What to produce – Set down, word for word, the portion of the court excerpt on laches below that begins at the words "Defendant did not" and stops after the words "and execution thereon.".

Extract to read –
Defendant did not bestir himself until February 20, 1962, i.e., not less than two years and
two months after he learned-by his own admission-of the judgment. And, that was shortly
after levy was made on his house in Caloocan. It is in this factual environment that then CFI
Judge Magno Gatmaitan, in his order of March 24, 1962, correctly observed that 'the Court
once again believes that this solution (denial of the motion to reconsider the appealed
order) is just because of the apparent intentional inaction of defendant since 20
December, 1959."
Indeed, it was not right that defendant should have supinely sat on the decision, and
deliberately disregarded the import thereof. Neither was it correct for him to have waited
so long, slept on his rights, and only put plaintiffs to task when his own property was
threatened because of the levy and execution thereon.
The decision below may not thus be annulled. Plaintiffs may not be compelled to file a
fresh suit. Because, prejudice to plaintiffs, which could have been avoided by defendant,
will become a reality. The additional expense, trouble and anxiety need not be essayed. The
accident took place on December 16, 1957. The lower court's decision made mention of
two eyewitnesses and two doctors of medicine who testified as to injuries. To bring back
those witnesses to court becomes a serious problem. Plaintiffs will have to search for
them and if found, they may not be able to present to the court a narrative as accurately as
they had done before. Time has an unfortunate tendency of obliterating occurrences from
a witness' memory. Recollections are apt to be blurred. Human memory can even be
treacherous. Lapse of time may also carry with it dissipation of other evidence. Surely,
there is great validity to the statement that the march of time is truth in flight. 2 6 These, in
broad outlines, give life to the salutary policy on which laches is founded.

Record excerpts –
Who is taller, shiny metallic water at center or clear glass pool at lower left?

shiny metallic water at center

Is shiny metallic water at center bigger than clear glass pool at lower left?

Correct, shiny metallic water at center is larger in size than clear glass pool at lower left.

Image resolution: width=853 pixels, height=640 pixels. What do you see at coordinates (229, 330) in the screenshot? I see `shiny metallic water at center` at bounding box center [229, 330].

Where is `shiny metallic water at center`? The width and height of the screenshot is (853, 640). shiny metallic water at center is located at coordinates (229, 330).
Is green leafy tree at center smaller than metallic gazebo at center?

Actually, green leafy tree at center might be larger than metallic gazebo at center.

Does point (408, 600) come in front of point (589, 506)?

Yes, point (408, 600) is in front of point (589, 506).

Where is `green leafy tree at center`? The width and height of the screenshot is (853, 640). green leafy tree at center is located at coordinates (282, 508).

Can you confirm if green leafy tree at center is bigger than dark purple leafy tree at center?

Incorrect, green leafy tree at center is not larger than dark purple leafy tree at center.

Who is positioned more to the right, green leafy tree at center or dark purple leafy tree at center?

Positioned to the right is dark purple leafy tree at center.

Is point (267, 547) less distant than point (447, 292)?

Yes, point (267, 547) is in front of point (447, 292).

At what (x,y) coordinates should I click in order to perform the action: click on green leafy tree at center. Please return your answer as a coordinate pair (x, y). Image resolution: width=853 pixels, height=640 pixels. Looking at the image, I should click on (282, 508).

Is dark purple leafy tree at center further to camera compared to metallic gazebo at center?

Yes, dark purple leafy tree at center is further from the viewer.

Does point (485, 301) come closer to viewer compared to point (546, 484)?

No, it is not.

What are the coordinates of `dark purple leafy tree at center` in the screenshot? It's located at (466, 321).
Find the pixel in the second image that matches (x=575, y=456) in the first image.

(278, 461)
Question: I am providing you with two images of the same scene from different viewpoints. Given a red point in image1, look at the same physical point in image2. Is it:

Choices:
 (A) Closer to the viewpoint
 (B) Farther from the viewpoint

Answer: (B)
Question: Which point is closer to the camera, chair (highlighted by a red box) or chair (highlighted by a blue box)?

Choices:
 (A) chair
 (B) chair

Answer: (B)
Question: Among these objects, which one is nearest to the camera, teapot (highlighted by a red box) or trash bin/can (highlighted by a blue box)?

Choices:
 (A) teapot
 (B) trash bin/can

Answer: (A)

The completed task –
Defendant did not bestir himself until February 20, 1962, i.e., not less than two years and
two months after he learned-by his own admission-of the judgment. And, that was shortly
after levy was made on his house in Caloocan. It is in this factual environment that then CFI
Judge Magno Gatmaitan, in his order of March 24, 1962, correctly observed that 'the Court
once again believes that this solution (denial of the motion to reconsider the appealed
order) is just because of the apparent intentional inaction of defendant since 20
December, 1959."
Indeed, it was not right that defendant should have supinely sat on the decision, and
deliberately disregarded the import thereof. Neither was it correct for him to have waited
so long, slept on his rights, and only put plaintiffs to task when his own property was
threatened because of the levy and execution thereon.